→ **TEXT SECTION**
§ §

The Datsun 240Z that rewrote the Bonneville record book
By Guest Writer
Nov 27, 2025 |
Story by Preston Lerner
The car sat buried in the far reaches of a dingy Nissan storage facility in Nashville like a forgotten trinket destined for a yard sale or, even worse, the trash.
By 240Z standards, it was an odd bird, with a long, rounded beak and a striking but somewhat strange stars-and-stripes paint job. The vintage hotrod-style Moon disc hubcaps were another weird touch. But it all made sense when you saw the F/GT lettering on the front fender.
In 1972, Racer Brown–the famous hotrod cam grinder–broke the class record at the Bonneville Salt Flats in this very Z by reaching 152.134 mph. Four years later, a small team of Nissan USA volunteers led by field engineer Bob Stockman used the same chassis with a different engine to set a new standard: 166.037 mph.

§ §

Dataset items

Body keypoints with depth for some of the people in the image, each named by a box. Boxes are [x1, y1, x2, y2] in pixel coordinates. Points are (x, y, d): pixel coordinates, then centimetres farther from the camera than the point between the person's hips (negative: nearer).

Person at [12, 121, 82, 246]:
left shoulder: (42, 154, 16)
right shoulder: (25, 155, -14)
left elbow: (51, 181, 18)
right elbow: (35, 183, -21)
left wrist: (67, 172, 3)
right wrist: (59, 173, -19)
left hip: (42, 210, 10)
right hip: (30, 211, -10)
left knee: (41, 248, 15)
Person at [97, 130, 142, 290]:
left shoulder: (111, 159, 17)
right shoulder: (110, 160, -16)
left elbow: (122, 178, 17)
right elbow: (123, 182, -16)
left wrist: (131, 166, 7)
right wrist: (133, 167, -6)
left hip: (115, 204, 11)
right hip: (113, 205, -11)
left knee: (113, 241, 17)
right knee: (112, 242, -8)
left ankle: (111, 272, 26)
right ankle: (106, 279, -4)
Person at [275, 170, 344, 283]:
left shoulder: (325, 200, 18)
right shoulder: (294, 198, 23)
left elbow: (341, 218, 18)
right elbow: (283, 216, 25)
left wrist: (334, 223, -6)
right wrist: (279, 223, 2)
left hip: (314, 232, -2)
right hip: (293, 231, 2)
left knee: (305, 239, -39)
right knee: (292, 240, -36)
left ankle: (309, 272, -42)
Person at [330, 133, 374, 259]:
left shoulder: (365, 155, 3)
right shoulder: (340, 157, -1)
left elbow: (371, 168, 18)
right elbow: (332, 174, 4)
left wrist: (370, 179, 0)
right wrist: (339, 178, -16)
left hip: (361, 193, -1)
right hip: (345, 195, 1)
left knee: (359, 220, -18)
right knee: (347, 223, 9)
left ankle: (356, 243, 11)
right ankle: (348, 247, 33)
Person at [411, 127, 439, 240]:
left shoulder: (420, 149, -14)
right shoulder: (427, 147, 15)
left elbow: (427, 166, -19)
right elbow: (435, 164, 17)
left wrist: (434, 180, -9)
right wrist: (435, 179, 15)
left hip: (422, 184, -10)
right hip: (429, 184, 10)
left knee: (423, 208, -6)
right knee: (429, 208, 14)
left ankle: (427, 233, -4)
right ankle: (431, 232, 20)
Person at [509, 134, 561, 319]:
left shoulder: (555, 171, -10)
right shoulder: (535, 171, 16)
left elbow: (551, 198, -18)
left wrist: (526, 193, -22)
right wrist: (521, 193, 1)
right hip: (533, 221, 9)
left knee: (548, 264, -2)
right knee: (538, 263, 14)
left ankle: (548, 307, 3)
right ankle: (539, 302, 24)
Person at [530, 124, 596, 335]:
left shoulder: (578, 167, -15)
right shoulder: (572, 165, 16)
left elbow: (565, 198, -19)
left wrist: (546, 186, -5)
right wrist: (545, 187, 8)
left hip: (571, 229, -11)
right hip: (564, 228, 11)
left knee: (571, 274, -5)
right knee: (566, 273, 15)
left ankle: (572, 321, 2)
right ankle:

§ §

→ **EXERCISES**
[1] In the Datsun 240Z text, what speed did Racer Brown reach at the Bonneville Salt Flats in 1972?
[2] Rewrite the part of the Datsun 240Z text starting with "The Datsun 240Z" and going on through "standard: 166.037 mph.", with "hubcaps" replaced by "wheel covers".
[3] Extend the story of the Datsun 240Z at Bonneville from the point where it stops.

→ **YOUR RESPONSES**
[1] 152.134 mph

[2]
The Datsun 240Z that rewrote the Bonneville record book
By Guest Writer
Nov 27, 2025 |
Story by Preston Lerner
The car sat buried in the far reaches of a dingy Nissan storage facility in Nashville like a forgotten trinket destined for a yard sale or, even worse, the trash.
By 240Z standards, it was an odd bird, with a long, rounded beak and a striking but somewhat strange stars-and-stripes paint job. The vintage hotrod-style Moon disc wheel covers were another weird touch. But it all made sense when you saw the F/GT lettering on the front fender.
In 1972, Racer Brown–the famous hotrod cam grinder–broke the class record at the Bonneville Salt Flats in this very Z by reaching 152.134 mph. Four years later, a small team of Nissan USA volunteers led by field engineer Bob Stockman used the same chassis with a different engine to set a new standard: 166.037 mph.

[3]
The car then languished in warehouses and, for a spell, at the Lane Motor Museum, for the better part of a half-century until last year, when Atlanta-based Z-car obsessive Randy Jaffe bought it from Nissan. In the midst of the pandemic, he sent the car cross-country to Z Car Garage in San Jose, where shop owner Rob Fuller–another crazed Datsun/Nissan devotee–undertook a sympathetic restoration.
“It’s a piece of Nissan history,” Jaffe says. “I want to put it out there for people to enjoy.”
Jaffe is one of those guys who can recite Z-car lore until your eyes roll back in your head, so he was familiar with the quasi-factory Bonneville effort in 1976. But after acquiring the car, he noticed some orange paint in hard-to-mask areas. After investigating the chassis history, he discovered–much to his amazement–that his car had also been run on the salt by Brown.